The Delhi Boy of the waxed chest hair fame is now the Delhi Man, who comes in beards and moustaches of all shapes and sizes, a la Ranveer Singh. They'll say things like "Good evening, sir" to the uncle downstairs while leaving your house, making you pump your fist in the air. "Yes, yes, yes, he's finally a normal-functioning adult," your heart will sing.

He'll mumble a touching story about his dead mother and all the 500 lessons she taught him about respecting women, and despite all the warnings you've been given, you'll feel your heart melting for the Delhi Man. He'll even have read a few books over the years, making conversations with him (at least the initial ones) a surprisingly pleasant undertaking.

When I was younger and dumber, the rules were simpler. The bad boys looked like bad boys and the good guys moved out of Delhi and met wonderful girls from other parts of the country, overcame the girls' reservations about their Delhi origins, fell in love and lived happily ever after. You went to Delhi to become a journalist or something such, not with silly ideas of love floating in your still largely empty head.

But things have changed now, and the waters are all very murky.

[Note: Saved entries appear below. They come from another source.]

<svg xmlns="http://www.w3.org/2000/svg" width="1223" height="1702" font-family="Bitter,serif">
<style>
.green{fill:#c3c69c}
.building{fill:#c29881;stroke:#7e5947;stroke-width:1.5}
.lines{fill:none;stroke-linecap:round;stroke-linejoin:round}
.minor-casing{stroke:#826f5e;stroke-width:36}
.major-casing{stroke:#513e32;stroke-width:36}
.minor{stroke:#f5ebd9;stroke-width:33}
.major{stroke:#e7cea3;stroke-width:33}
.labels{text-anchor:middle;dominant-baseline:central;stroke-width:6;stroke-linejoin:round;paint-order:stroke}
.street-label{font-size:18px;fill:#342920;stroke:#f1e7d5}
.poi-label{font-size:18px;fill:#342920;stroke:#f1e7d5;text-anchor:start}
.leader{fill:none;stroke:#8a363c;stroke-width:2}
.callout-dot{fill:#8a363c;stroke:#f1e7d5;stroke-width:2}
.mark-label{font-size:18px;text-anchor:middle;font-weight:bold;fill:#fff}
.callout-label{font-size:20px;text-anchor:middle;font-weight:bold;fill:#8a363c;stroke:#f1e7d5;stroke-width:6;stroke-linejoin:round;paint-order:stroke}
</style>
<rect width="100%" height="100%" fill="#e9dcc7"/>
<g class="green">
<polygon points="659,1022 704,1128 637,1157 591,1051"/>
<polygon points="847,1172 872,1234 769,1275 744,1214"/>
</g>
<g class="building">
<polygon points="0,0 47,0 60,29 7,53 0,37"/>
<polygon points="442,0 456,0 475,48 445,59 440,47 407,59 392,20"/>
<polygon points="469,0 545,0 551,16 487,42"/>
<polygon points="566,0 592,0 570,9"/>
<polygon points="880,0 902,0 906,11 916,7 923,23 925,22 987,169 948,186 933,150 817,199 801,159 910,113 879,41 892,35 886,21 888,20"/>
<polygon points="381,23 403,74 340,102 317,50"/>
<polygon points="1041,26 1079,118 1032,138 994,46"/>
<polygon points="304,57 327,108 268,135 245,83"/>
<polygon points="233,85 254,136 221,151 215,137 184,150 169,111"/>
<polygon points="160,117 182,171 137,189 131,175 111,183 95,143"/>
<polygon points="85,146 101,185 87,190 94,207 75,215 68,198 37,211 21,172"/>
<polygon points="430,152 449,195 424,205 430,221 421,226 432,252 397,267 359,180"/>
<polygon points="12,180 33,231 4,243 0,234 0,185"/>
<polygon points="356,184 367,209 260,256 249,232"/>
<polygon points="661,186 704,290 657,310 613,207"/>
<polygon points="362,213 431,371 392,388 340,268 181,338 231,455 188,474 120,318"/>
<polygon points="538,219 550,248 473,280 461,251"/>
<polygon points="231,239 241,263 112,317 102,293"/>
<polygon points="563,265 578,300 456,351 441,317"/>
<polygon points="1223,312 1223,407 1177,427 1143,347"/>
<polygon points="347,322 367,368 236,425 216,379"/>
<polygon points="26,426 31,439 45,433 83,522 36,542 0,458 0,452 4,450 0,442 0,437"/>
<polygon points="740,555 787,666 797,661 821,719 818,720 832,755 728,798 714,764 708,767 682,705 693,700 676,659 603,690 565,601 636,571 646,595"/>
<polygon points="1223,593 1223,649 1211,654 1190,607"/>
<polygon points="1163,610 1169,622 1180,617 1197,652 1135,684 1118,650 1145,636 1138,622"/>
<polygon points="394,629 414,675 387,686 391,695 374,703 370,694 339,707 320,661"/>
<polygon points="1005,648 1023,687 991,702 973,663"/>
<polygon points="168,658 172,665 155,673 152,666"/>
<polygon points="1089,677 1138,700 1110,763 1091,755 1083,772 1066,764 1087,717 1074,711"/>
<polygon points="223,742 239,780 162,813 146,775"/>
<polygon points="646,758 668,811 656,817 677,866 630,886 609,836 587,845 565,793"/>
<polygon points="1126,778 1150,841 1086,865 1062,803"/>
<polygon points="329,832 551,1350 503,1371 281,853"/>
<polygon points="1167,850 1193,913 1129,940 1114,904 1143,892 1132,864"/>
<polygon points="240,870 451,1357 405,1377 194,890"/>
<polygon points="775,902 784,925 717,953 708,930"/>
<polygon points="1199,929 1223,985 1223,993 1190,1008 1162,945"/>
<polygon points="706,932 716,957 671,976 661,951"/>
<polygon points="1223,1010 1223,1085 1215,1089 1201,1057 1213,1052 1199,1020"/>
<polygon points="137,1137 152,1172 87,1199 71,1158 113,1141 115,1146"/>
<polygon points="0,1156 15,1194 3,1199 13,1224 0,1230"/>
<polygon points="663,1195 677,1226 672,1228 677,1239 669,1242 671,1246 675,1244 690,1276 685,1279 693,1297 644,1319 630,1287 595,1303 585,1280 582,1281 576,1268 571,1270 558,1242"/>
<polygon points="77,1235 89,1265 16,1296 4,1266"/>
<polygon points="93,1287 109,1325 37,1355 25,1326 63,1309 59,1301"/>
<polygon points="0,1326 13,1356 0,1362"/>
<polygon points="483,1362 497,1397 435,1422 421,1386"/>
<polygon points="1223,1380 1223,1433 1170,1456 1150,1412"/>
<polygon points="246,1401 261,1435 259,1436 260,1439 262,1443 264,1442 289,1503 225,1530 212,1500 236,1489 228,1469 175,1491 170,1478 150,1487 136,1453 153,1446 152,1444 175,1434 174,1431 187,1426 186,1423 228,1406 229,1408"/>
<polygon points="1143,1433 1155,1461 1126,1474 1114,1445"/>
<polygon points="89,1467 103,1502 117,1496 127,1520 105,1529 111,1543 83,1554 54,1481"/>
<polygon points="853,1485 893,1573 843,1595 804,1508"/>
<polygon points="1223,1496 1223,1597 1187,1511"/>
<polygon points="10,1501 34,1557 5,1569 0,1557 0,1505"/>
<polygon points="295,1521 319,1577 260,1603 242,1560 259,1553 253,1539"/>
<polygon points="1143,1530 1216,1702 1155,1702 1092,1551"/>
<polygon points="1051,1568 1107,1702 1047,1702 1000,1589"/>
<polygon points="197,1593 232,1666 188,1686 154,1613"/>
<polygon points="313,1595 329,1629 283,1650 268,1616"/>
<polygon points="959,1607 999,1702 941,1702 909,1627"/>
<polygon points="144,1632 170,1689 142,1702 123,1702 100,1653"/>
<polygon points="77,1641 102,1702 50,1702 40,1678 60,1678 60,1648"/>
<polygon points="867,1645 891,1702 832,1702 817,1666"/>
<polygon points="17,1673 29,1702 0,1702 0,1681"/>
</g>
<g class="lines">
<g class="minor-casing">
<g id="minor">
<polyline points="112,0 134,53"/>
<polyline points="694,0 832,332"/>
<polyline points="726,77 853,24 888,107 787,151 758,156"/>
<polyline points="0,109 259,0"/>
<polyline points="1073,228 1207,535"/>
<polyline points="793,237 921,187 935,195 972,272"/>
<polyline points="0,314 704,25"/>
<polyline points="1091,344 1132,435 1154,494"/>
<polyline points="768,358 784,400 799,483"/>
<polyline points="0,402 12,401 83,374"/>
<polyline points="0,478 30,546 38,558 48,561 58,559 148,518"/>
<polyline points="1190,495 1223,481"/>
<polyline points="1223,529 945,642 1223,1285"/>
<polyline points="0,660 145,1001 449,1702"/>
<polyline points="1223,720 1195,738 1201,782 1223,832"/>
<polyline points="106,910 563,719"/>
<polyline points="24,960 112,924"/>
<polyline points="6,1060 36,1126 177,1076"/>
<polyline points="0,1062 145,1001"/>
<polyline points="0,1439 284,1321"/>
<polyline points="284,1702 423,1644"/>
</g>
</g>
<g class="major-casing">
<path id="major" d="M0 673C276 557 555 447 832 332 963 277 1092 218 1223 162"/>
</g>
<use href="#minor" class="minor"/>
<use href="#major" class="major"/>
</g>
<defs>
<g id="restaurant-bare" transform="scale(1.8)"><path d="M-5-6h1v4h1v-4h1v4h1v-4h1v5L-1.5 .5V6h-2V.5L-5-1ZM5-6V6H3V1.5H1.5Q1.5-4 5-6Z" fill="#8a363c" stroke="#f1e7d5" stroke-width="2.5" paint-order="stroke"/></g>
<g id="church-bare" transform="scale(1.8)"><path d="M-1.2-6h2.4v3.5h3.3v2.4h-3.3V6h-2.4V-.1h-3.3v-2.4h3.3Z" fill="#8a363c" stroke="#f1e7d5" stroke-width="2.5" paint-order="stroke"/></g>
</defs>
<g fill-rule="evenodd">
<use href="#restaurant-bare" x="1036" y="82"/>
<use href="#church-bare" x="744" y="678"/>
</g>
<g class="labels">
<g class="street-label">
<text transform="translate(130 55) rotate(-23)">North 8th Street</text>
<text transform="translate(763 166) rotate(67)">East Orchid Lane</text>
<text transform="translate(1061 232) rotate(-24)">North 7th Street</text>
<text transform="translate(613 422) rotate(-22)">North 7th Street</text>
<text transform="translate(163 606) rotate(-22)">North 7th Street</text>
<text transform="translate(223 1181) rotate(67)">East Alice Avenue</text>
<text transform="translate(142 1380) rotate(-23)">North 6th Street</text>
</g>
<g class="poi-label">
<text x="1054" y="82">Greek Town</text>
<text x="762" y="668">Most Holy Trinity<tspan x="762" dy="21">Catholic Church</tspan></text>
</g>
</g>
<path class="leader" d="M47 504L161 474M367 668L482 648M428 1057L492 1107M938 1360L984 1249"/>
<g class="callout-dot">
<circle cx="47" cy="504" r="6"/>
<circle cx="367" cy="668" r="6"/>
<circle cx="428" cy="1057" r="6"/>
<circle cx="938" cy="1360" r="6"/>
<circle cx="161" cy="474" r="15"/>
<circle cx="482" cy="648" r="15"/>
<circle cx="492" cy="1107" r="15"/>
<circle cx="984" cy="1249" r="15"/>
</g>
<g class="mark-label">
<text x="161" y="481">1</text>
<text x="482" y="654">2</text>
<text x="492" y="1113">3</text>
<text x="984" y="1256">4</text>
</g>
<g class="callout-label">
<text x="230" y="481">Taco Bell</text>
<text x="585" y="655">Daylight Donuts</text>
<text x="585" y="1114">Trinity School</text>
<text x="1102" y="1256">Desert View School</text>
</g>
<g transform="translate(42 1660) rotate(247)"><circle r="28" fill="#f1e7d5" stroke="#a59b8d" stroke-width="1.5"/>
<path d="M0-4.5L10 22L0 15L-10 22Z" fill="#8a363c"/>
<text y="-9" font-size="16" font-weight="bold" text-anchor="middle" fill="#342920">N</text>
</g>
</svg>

The bad boys and the good guys all look the same, earn the same, hang out at the same shiny bars in Cyber Hub and Hauz Khas and call themselves sapiosexuals and bibliophiles on Tinder. A veneer of sophistication lines the stoutness of their thoughts, momentarily fooling you. It's a jungle out there, and it's not restricted to "Neoda" and "Gudgaon".

But then one day, out of the blue, the facade comes tumbling down, as is wont to happen. He'll show himself in an unguarded moment. Like when he talks about a "whore" ex to a friend. Or when he uses MC, BC, bho*ad pappu, randi (for a comprehensive list, refer to all the words CBFC has asked the makers of Udta Punjab to mute) etc as punctuation during an easily avoidable bar/road fight, his dead mother's lessons conveniently forgotten.

He could be the son of a cravat-wearing diplomat or the sperm of a Haryanvi landowner who suddenly found himself sitting on a huge mound of cash, thanks to an overnight jump in his land's price, it doesn't matter.

There is something about Delhi that will enable him to reduce you to tits-and-ass for his viewing/touching pleasure, from a living, breathing person. No amount of foreign education can stamp that out of the Delhi man-boy.

Jean-Baptiste Alphonse Karr once wrote that the more things change, the more they stay the same. That's Delhi's men/boys for you. They don't change.

PS: If you ever find yourself in a car with a Delhi boy, check for guns in the glove box. Just do it.

Editor's Note:

The Editor would like to clarify that two images carried with the piece (later deleted) were screenshots drawn from a Being Indian video (featuring Mr Paras Khurana) and, neither DailyO nor the author bears any malicious intent in using the photos.

We apologise to Mr Khurana for carrying the screenshots without captions indicating they were purely representational, and taken from the video Every Delhi Guy in World that satirises obnoxious habits of Delhi men.